Prompt:
Copy out the lines word for word from the first of the rows through the line containing "TechRepublic, eSecurity Planet, IT", with both ends included. Leave the pictures out of your answer.

Extracted data rows:

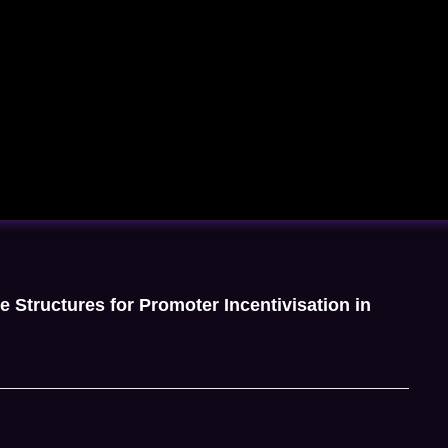
e Structures for Promoter Incentivisation in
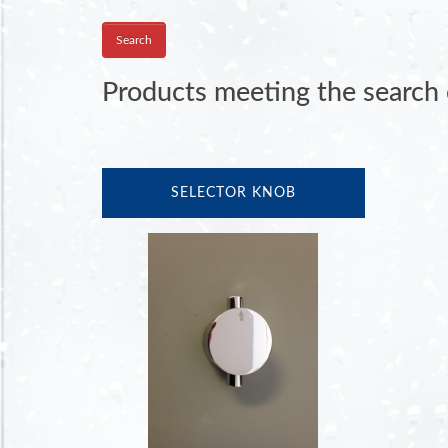
Products meeting the search c
SELECTOR KNOB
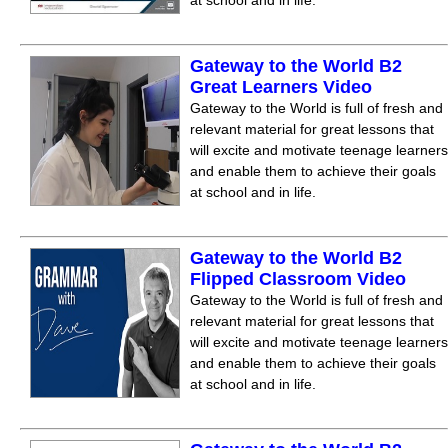
at school and in life.
Gateway to the World B2
Great Learners Video
Gateway to the World is full of fresh and
relevant material for great lessons that
will excite and motivate teenage learners
and enable them to achieve their goals
at school and in life.
Gateway to the World B2
Flipped Classroom Video
Gateway to the World is full of fresh and
relevant material for great lessons that
will excite and motivate teenage learners
and enable them to achieve their goals
at school and in life.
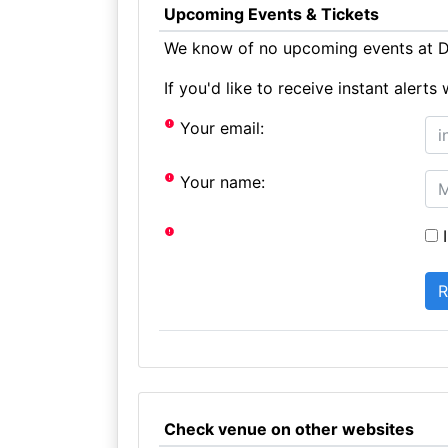
Upcoming Events & Tickets
We know of no upcoming events at Du
If you'd like to receive instant aler
Your email:
Your name:
I
Check venue on other websites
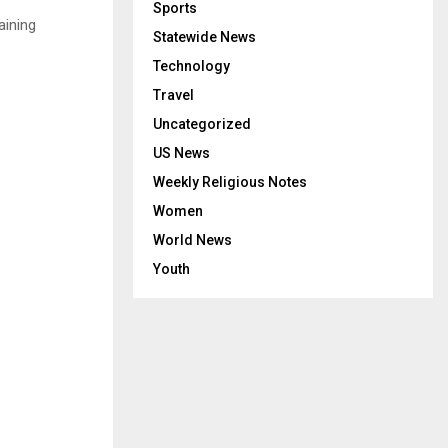
Sports
aining
Statewide News
Technology
Travel
Uncategorized
US News
Weekly Religious Notes
Women
World News
Youth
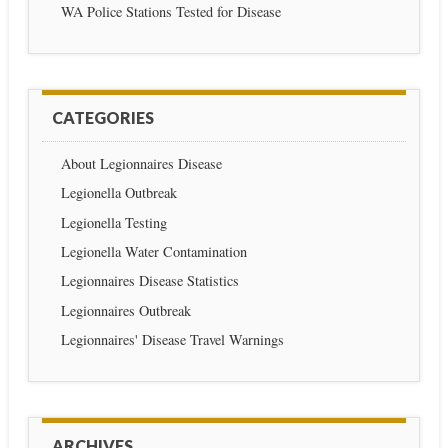
WA Police Stations Tested for Disease
CATEGORIES
About Legionnaires Disease
Legionella Outbreak
Legionella Testing
Legionella Water Contamination
Legionnaires Disease Statistics
Legionnaires Outbreak
Legionnaires' Disease Travel Warnings
ARCHIVES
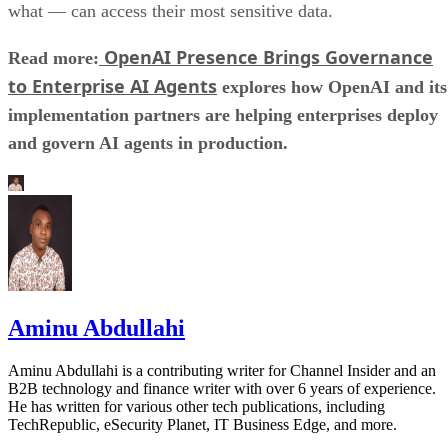
what — can access their most sensitive data.
OpenAI Presence Brings Governance
Read more:
to Enterprise AI Agents
explores how OpenAI and its
implementation partners are helping enterprises deploy
and govern AI agents in production.
Aminu Abdullahi
Aminu Abdullahi is a contributing writer for Channel Insider and an
B2B technology and finance writer with over 6 years of experience.
He has written for various other tech publications, including
TechRepublic, eSecurity Planet, IT Business Edge, and more.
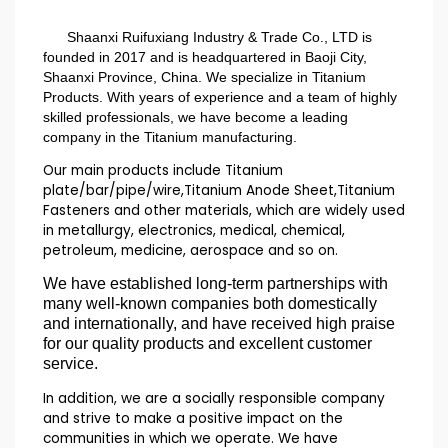
Shaanxi Ruifuxiang Industry & Trade Co., LTD is
founded in 2017 and is headquartered in Baoji City,
Shaanxi Province, China. We specialize in Titanium
Products. With years of experience and a team of highly
skilled professionals, we have become a leading
company in the Titanium manufacturing.
Our main products include Titanium
plate/bar/pipe/wire,Titanium Anode Sheet,Titanium
Fasteners and other materials, which are widely used
in metallurgy, electronics, medical, chemical,
petroleum, medicine, aerospace and so on.
We have established long-term partnerships with
many well-known companies both domestically
and internationally, and have received high praise
for our quality products and excellent customer
service.
In addition, we are a socially responsible company
and strive to make a positive impact on the
communities in which we operate. We have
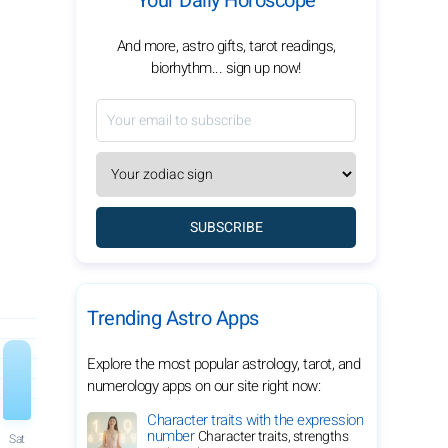
Your Daily Horoscope
And more, astro gifts, tarot readings,
biorhythm... sign up now!
SUBSCRIBE
Trending Astro Apps
Explore the most popular astrology, tarot, and
numerology apps on our site right now:
Character traits with the expression
number
Character traits, strengths
Sat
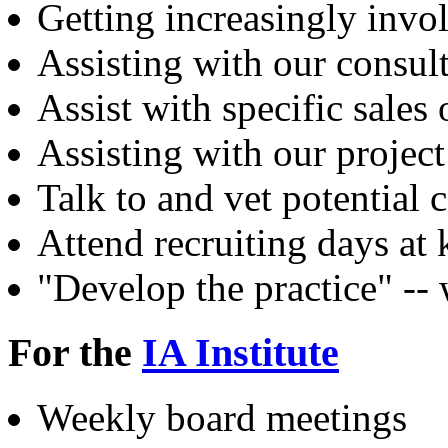
Getting increasingly inv
Assisting with our consult
Assist with specific sales
Assisting with our project
Talk to and vet potential 
Attend recruiting days at
"Develop the practice" --
For the
IA Institute
Weekly board meetings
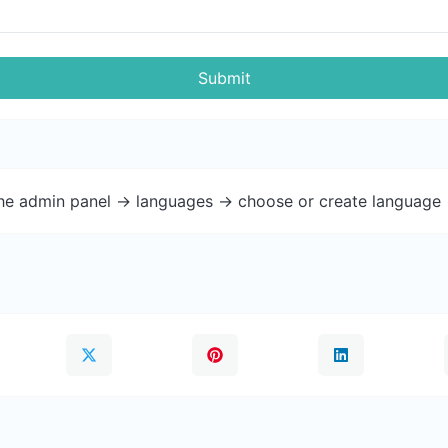
Submit
the admin panel -> languages -> choose or create language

Answer space:
e Structures for Promoter Incentivisation in
Products meeting the search c
SELECTOR KNOB
at school and in life.
Gateway to the World B2
Great Learners Video
Gateway to the World is full of fresh and
relevant material for great lessons that
will excite and motivate teenage learners
and enable them to achieve their goals
at school and in life.
Gateway to the World B2
Flipped Classroom Video
Gateway to the World is full of fresh and
relevant material for great lessons that
will excite and motivate teenage learners
and enable them to achieve their goals
at school and in life.
Upcoming Events & Tickets
We know of no upcoming events at Du
If you'd like to receive instant aler
Your email:
Your name:
I
Check venue on other websites
Sports
aining
Statewide News
Technology
Travel
Uncategorized
US News
Weekly Religious Notes
Women
World News
Youth
WA Police Stations Tested for Disease
CATEGORIES
About Legionnaires Disease
Legionella Outbreak
Legionella Testing
Legionella Water Contamination
Legionnaires Disease Statistics
Legionnaires Outbreak
Legionnaires' Disease Travel Warnings
ARCHIVES
what — can access their most sensitive data.
OpenAI Presence Brings Governance
Read more:
to Enterprise AI Agents
explores how OpenAI and its
implementation partners are helping enterprises deploy
and govern AI agents in production.
Aminu Abdullahi
Aminu Abdullahi is a contributing writer for Channel Insider and an
B2B technology and finance writer with over 6 years of experience.
He has written for various other tech publications, including
TechRepublic, eSecurity Planet, IT Business Edge, and more.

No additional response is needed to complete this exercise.